Consequently, while the case for adoption of the cadaveric organ market proposed is compelling, one should not expect to observe ubiquitous support for that proposal, particularly among suppliers of transplant services and organizations responsible for managing the shortage. The Case for Change The economic analysis and empirical evidence presented in this monograph support the following significant conclusions: 1. The shortage of cadaveric organs for transplantation has persisted for more than three decades. It is large, growing, and responsible for at least several thousand deaths each year. 2. The organ shortage is not caused by an insufficient number of potentially transplantable cadaveric organs. Rather, it is the direct result of a public policy that proscribes organ purchases and sales. 3. Economic theory strongly suggests that this shortage can be resolved by changing that policy to allow cadaveric organs markets to form. Such markets would permit cadaveric organ prices to rise and fall as necessary to equilibrate supply and demand, thereby eliminating the shortage.
The social welfare gains achievable through implementation of the organ market proposal appear to be quite substantial, probably exceeding USD 1 billion per year. 4. Ethical objections to cadaveric organ markets appear to be either logically specious or generally unconvincing. Indeed, the alleged moral superiority of any policy that leads to unnecessary deaths along with higher expenditures must be viewed as inherently suspect. It seems, to us, indefensible to argue that one group of people should be denied lifesaving transplants simply because another group (who neither supplies nor demands cadaveric organs) prefers altruistic supply over market exchange. 5. Initial empirical evidence (though limited) suggests that adoption of organ markets would completely resolve the shortage at surprisingly low equilibrium prices. Our data suggest that payments on the order of USD 1,000 per donor would encourage an increase in the number of donors that would be sufficient to clear the market. These data also suggest that the alleged public opposition to such markets has been grossly exaggerated.

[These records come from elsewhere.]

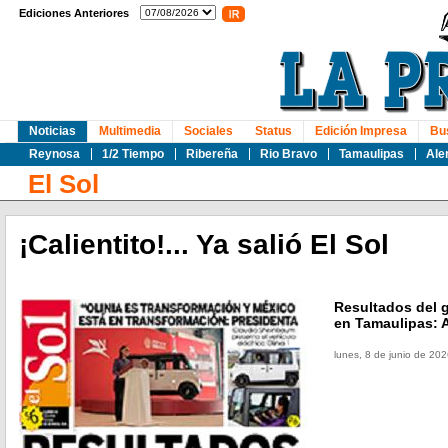
Ediciones Anteriores
Noticias
Multimedia
Sociales
Status
Edición Impresa
Bu
Reynosa
1/2 Tiempo
Ribereña
Rio Bravo
Tamaulipas
Ale
El Sol
¡Calientito!... Ya salió El Sol
Resultados del 
en Tamaulipas: A
lunes, 8 de junio de 20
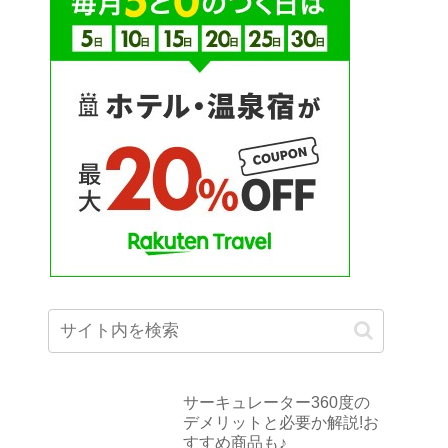
サーキュレーター360度の
デメリットと必要か解説!お
すすめ商品も♪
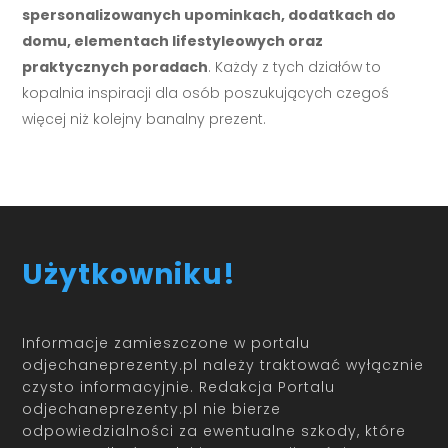
spersonalizowanych upominkach, dodatkach do
domu, elementach lifestyleowych oraz
praktycznych poradach
. Każdy z tych działów to
kopalnia inspiracji dla osób poszukujących czegoś
więcej niż kolejny banalny prezent.
Użytkowniku!
Informacje zamieszczone w portalu
odjechaneprezenty.pl należy traktować wyłącznie
czysto informacyjnie. Redakcja Portalu
odjechaneprezenty.pl nie bierze
odpowiedzialności za ewentualne szkody, które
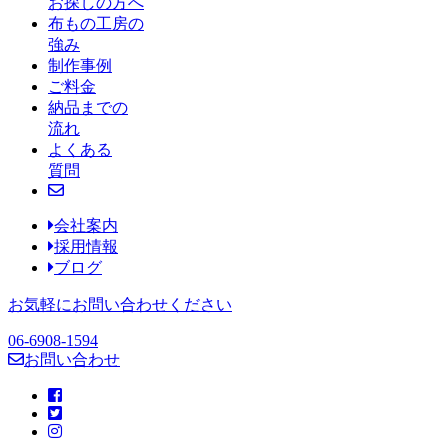
お探しの方へ
布もの工房の
強み
制作事例
ご料金
納品までの
流れ
よくある
質問
会社案内
採用情報
ブログ
お気軽にお問い合わせください
06-6908-1594
お問い合わせ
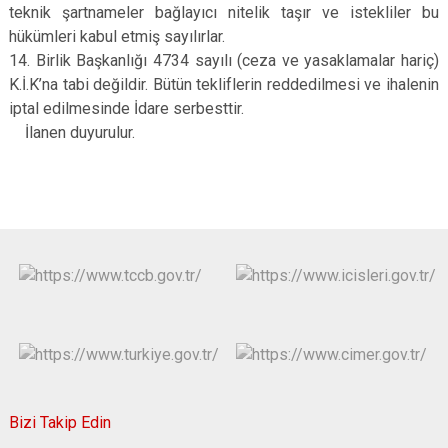
teknik şartnameler bağlayıcı nitelik taşır ve istekliler bu
hükümleri kabul etmiş sayılırlar.
14. Birlik Başkanlığı 4734 sayılı (ceza ve yasaklamalar hariç)
K.İ.K’na tabi değildir. Bütün tekliflerin reddedilmesi ve ihalenin
iptal edilmesinde İdare serbesttir.
İlanen duyurulur.
Bizi Takip Edin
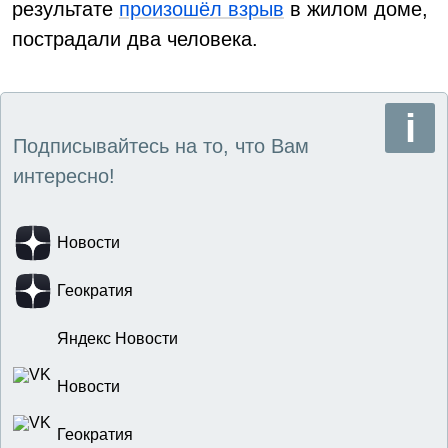
результате
произошёл взрыв
в жилом доме,
пострадали два человека.
Подписывайтесь на то, что Вам
интересно!
Новости
Геократия
Яндекс Новости
Новости
Геократия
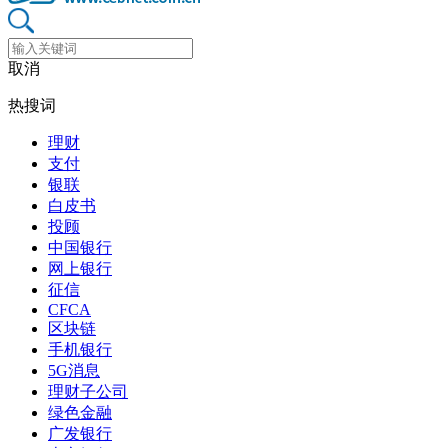
取消
热搜词
理财
支付
银联
白皮书
投顾
中国银行
网上银行
征信
CFCA
区块链
手机银行
5G消息
理财子公司
绿色金融
广发银行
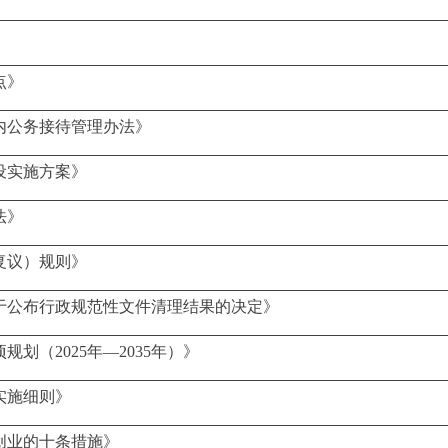
点》
内公务接待管理办法》
设实施方案》
法》
复议）规则》
于公布行政规范性文件清理结果的决定》
划（2025年—2035年）》
实施细则》
创业的十条措施》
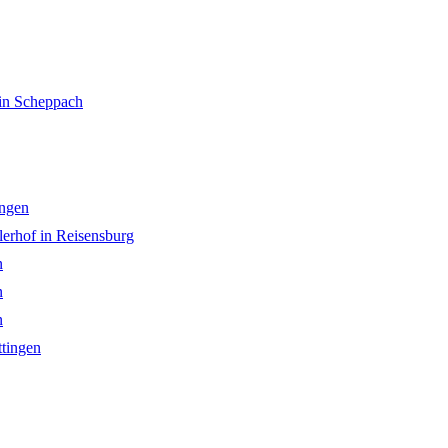
in Scheppach
ingen
lerhof in Reisensburg
n
n
n
ttingen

It appears that it is the medical community, not the public, that is opposed to organ markets.
We believe that these findings conclusively demonstrate the desirability, on social welfare grounds, of repealing the ban on cadaveric organ purchases contained in the National Organ Transplant Act of 1984. That ban has caused the unnecessary deaths of tens of thousands of patients and prolonged the suffering of many thousands more. And, ironically, it has done this while actually increasing federal and state expenditures on the affected programs. Thus, our current cadaveric organ procurement policy simultaneously causes unnecessary deaths and increased costs. And all of this is done for the high moral purpose of preventing the families of recently deceased accident and stroke victims from receiving any payment for their agreement to allow removal of their loved ones' organs.